Not me who chooses where to fit the hammer, I take your point but I assume ours are fitted mainly for the reason so we can help others in need, rather than ourselves. Although they are an added bonus should they be required, not needed one yet mind.
Edd
944 man
Active member
Ive checked the cassette box lid and it wont remain intact with the weight of the hammer on it, so I have provisionally decided to mount it though the carpet on the transmission tunnel, aft of the centre comsole. This is one of the few places that I will be able to reach with tight belts.
In case anyone else is looking at fitted a similar tool, Id suggest tie wrapping (using slender easily snapped ties) the hammer to the cradle, because it isnt held in anything like as securely as it needs to be. Ive also stuck a single scraping razor in too, just in case the cutter cant cope with a thicker belt.
944 man
Active member
After I had released the belt, she was released and she stopped screaming, but she just stayed there on my shoulders. Possibly in shock, but I felt like this fellow:

But substitute the globe for this lass:

I pulled the battery off before I went inside because there was gas leaking everywhere, but even so, I was keen to get out.
The part that keeps it all so fresh in my mind is that the van was a DIY camper conversion, with a self fitted GRP high top. To fit this theyd cut away the original steel roof and bonded the GRP roof on, which was braced with thin steel tube.
This was completely crushed as the van rolled down the carriageway. The woman told me later that their children were at her mothers, but that they would usually travel laying in the beds fitted within the high top. Fortunately the one in a million blow out occured on the first ever time that their children hadnt accompanied them on a weekend away...
This is why I have always had welding gauntlets (I got a lot of small glass cuts opening the windscreen), a bar and extinguishers in cars now and why Im so keen on life hammers too. If shed had one, or if thered been one in the van then one of them could have released her. Had things been different shed have been burnt to death for the sake of something so simple.
Simon
ORIGINAL: Hilux
Usually in side of the foot well within reach.
Think about where you can reach if upside down!
Stick it to the back of your sun visor or if the sunvisor has a pocket stick it in there or secure it in the door pocket.
Regardless, ensure it is fixed secure as covers and gloveboxes can fly open and loose objects move when you are shunted (or flipped)

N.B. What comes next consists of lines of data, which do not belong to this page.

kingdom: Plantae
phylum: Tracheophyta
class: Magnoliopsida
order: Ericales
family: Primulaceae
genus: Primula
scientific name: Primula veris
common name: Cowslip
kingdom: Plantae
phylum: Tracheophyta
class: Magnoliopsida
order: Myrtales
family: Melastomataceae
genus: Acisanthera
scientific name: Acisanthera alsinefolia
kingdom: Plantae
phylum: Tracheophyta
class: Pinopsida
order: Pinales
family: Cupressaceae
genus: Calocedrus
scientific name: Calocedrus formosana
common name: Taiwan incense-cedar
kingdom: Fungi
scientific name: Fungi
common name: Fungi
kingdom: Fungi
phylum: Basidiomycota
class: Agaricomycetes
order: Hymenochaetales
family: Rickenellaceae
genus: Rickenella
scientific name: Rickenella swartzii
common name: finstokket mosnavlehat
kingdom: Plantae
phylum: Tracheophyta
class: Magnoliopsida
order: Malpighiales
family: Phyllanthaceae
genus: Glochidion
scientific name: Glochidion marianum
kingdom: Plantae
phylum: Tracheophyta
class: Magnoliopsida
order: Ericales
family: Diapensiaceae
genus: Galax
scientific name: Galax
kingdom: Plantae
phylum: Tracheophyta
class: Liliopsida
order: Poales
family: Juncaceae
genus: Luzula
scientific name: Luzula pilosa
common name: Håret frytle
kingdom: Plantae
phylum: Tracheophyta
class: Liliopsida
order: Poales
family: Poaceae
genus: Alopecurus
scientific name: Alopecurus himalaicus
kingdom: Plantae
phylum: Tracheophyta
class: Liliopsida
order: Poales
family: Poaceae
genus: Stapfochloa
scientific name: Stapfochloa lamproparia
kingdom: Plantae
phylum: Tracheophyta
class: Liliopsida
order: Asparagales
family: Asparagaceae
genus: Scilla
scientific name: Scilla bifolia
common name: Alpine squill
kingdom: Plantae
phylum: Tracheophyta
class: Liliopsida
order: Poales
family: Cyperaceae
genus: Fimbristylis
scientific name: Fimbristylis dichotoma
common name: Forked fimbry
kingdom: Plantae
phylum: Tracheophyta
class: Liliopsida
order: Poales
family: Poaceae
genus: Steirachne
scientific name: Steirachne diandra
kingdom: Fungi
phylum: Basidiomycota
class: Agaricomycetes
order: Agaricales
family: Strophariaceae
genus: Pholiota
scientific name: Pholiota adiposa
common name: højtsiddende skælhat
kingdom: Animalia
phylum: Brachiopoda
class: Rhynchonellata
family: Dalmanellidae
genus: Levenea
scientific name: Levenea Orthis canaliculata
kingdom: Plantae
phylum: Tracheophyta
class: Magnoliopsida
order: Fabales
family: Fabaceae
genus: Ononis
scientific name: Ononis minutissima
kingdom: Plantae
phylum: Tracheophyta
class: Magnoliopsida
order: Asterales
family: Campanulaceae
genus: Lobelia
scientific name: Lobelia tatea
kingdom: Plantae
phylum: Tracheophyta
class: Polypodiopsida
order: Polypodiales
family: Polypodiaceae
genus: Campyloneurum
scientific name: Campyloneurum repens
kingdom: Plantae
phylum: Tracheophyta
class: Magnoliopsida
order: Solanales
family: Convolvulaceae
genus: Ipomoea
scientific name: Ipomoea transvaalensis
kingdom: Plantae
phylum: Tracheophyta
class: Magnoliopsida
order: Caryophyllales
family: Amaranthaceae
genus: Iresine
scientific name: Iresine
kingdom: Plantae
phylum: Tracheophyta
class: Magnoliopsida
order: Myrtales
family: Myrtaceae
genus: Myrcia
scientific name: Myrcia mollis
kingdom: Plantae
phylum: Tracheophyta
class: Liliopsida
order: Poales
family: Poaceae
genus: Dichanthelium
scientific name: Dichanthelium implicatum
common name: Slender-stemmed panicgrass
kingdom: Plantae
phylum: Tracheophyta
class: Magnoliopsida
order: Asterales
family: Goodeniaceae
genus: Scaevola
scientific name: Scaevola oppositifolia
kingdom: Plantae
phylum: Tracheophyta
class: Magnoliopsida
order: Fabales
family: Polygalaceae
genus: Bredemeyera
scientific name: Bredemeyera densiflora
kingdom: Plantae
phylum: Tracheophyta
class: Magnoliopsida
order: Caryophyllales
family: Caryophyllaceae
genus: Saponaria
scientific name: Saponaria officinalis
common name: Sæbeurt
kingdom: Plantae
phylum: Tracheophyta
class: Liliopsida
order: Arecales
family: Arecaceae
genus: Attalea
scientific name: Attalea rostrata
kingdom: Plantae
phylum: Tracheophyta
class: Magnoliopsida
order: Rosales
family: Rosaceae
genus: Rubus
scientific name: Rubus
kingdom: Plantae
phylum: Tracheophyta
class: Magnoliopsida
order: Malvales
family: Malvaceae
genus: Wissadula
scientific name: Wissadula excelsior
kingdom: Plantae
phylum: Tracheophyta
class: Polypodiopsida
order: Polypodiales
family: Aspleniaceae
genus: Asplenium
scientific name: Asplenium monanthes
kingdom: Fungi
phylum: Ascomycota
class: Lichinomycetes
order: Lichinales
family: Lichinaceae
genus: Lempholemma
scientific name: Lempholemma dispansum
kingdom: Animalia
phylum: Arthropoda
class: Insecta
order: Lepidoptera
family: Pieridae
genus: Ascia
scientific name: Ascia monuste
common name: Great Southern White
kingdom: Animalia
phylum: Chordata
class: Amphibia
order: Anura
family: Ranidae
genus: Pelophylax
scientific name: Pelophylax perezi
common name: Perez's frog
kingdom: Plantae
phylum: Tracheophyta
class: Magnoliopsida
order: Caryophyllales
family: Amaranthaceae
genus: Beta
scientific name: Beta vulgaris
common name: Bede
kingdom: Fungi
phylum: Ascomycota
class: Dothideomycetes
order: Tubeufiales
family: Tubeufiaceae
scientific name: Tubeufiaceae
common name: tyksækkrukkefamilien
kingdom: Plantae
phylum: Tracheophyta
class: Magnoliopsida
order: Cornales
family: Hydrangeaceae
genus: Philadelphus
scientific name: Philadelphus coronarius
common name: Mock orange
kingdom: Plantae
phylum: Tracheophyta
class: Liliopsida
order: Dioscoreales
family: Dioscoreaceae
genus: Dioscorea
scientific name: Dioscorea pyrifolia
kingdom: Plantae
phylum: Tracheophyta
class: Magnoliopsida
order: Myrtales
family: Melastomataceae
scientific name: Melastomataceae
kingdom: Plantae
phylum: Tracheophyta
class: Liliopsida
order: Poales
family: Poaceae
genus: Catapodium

Having been upside down after an accident which knocked me out briefly (over 20 years ago now), until I removed my seatbelt the orientation of everything was normal - I applied the handbrake(!) , switched off the ignition and then released my seat belt. It was only once I was sitting on the roof I struggled a bit - finding the door handle took longer than I would have liked - it was dark in the car as I ended across a ditch - the bootlid taking most of the force of the landing.